Sinto muito por estar aparecendo com um assunto que abalou seus últimos dias. Se não abalou, sinto mais ainda, pois deveria ter abalado. Não quero controlar suas emoções, mas os últimos acontecimentos em volta do tema aborto deveriam chacoalhar qualquer pessoa.
Nos churrascos da minha família não falta cerveja, pagode e conversas sobre o passado. Não importa a quantidade de pessoas presentes, o “naquela época” sempre toma conta de algumas horas da confraternização. A boca para de mastigar, o som abaixa, e toda a atenção é voltada para as histórias dos mais velhos. Dar conselhos de maneira clara e amorosa nunca foi uma prática comum (infelizmente) e eram nesses momentos que as pessoas aproveitavam para, através de suas histórias, dividir aprendizados.

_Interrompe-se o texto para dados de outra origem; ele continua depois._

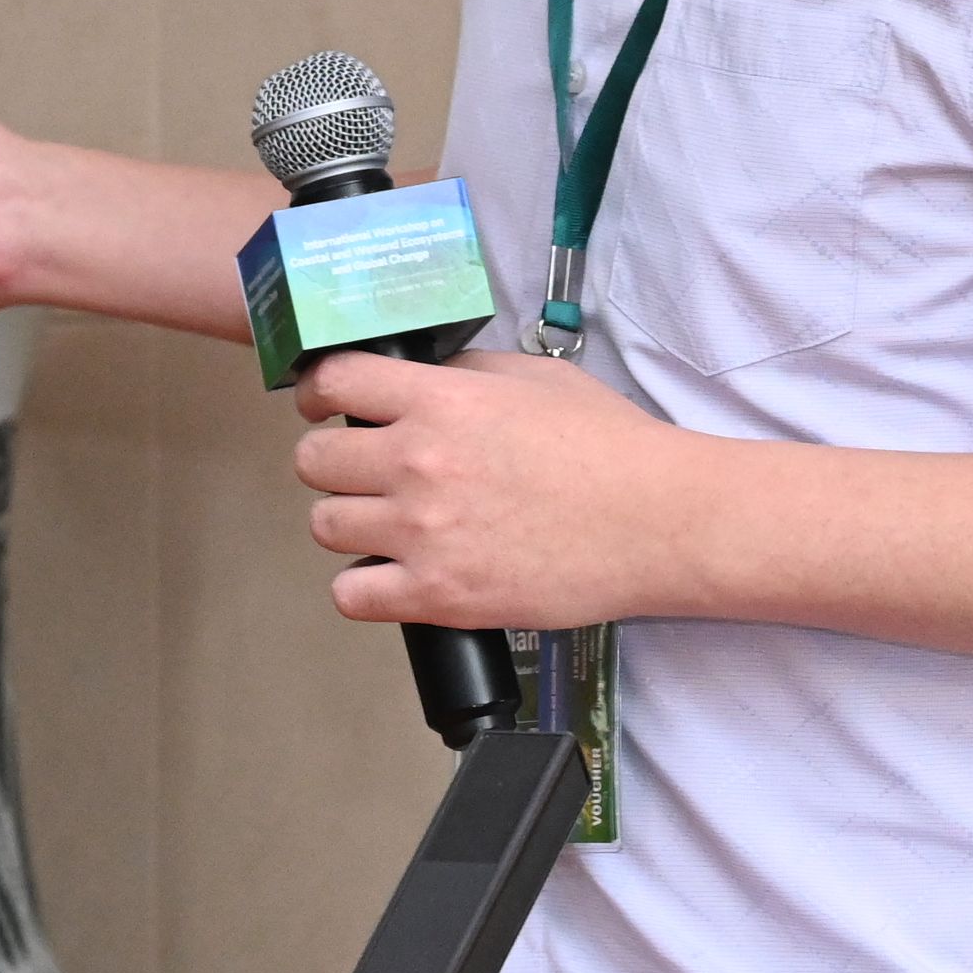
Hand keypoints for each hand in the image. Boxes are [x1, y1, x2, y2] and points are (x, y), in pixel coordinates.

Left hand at [290, 347, 708, 633]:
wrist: (659, 522)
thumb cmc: (610, 448)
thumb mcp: (537, 378)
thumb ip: (465, 375)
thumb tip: (417, 381)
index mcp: (442, 401)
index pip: (334, 382)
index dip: (321, 393)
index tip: (327, 407)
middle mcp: (419, 463)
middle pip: (314, 460)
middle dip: (335, 463)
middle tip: (365, 473)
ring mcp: (423, 534)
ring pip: (325, 526)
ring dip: (349, 524)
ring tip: (387, 527)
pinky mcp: (438, 596)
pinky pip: (351, 596)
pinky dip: (364, 588)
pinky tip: (394, 577)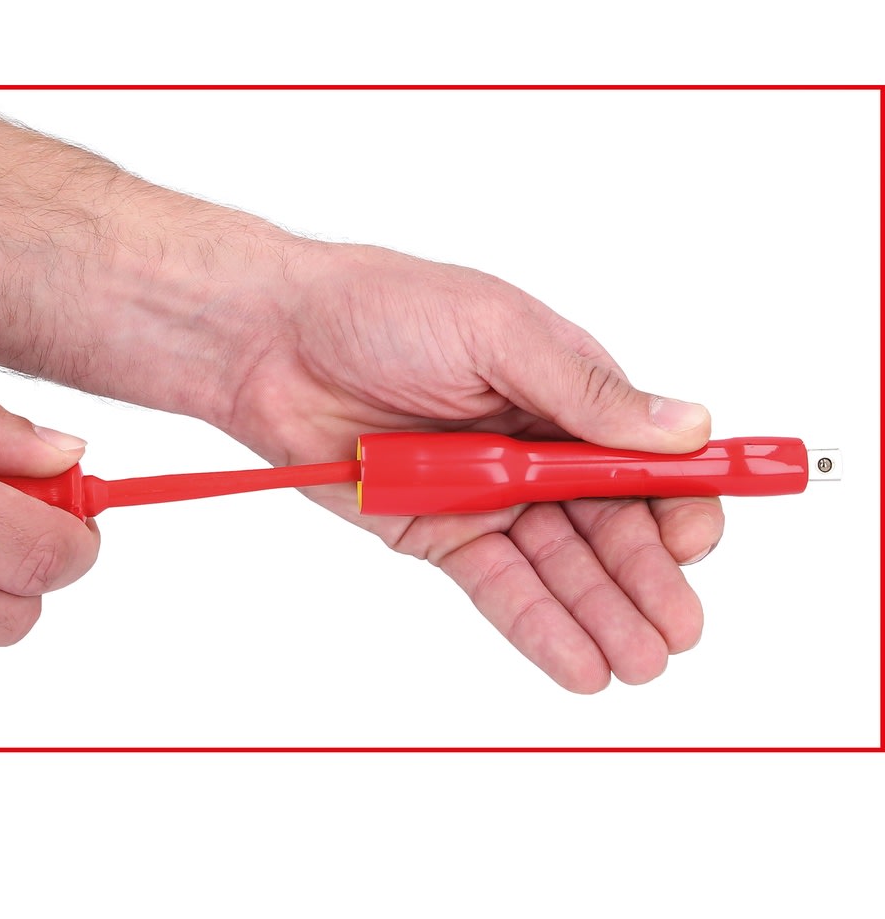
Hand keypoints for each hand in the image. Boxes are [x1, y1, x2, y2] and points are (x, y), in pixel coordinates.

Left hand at [212, 243, 723, 692]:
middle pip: (607, 523)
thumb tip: (688, 425)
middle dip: (646, 577)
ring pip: (559, 565)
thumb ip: (585, 391)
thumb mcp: (496, 331)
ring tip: (639, 662)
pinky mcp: (437, 531)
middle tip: (677, 630)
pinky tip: (579, 660)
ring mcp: (487, 493)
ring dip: (602, 614)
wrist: (275, 343)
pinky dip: (538, 622)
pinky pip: (498, 584)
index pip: (641, 455)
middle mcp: (533, 445)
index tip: (698, 540)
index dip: (677, 499)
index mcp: (561, 389)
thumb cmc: (381, 310)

Foi assim que minha mãe, com muita naturalidade, falou que se pudesse voltar no tempo, teria abortado os dois filhos que pariu. Eu era adolescente e apesar de não ter muito conhecimento sobre o tema, entendi. Para mim, era claro que ela não estava falando que não nos amava ou que queria a nossa morte. Ela só disse, do jeito dela, que não queria ter tido a vida que teve e que os filhos, eu e meu irmão, acabaram tendo. Admirei e admiro a franqueza.
Minha mãe é genial. Ou melhor, a Vanessa é genial. Impossível não pensar no quão mais potente ela seria se tivesse podido, aos 16 anos, escolher o próprio futuro entre opções saudáveis e justas. Não acho que a gravidez impede mulheres de atingirem o auge do seu potencial, mas acredito, de verdade, que a maternidade desejada e não compulsória seja o único caminho possível.
Para encerrar, quero reforçar o quanto admirei e admiro a franqueza e a lucidez de quem, com pouca idade e muita dificuldade, acabou se tornando minha mãe, oferecer um abraço à todas as vítimas de um mundo que é cruel com mulheres, especialmente as negras e as pobres, e fazer uma recomendação caso você não tenha uma opinião formada sobre o assunto, tenha dúvidas ou queira ler um pouco mais: Capítulo 5 de “Feminismo é para todos” de bell hooks.
Até sexta-feira. Qualquer uma delas. Sem pressão. Apenas acompanhe essa fuga.
Beijos,
Lare.
Entro no texto achando que viria um texto sobre trauma, e veio um texto sobre admiração e franqueza. Você é grandona mesmo! Um beijo pra sua mãe maravilhosa!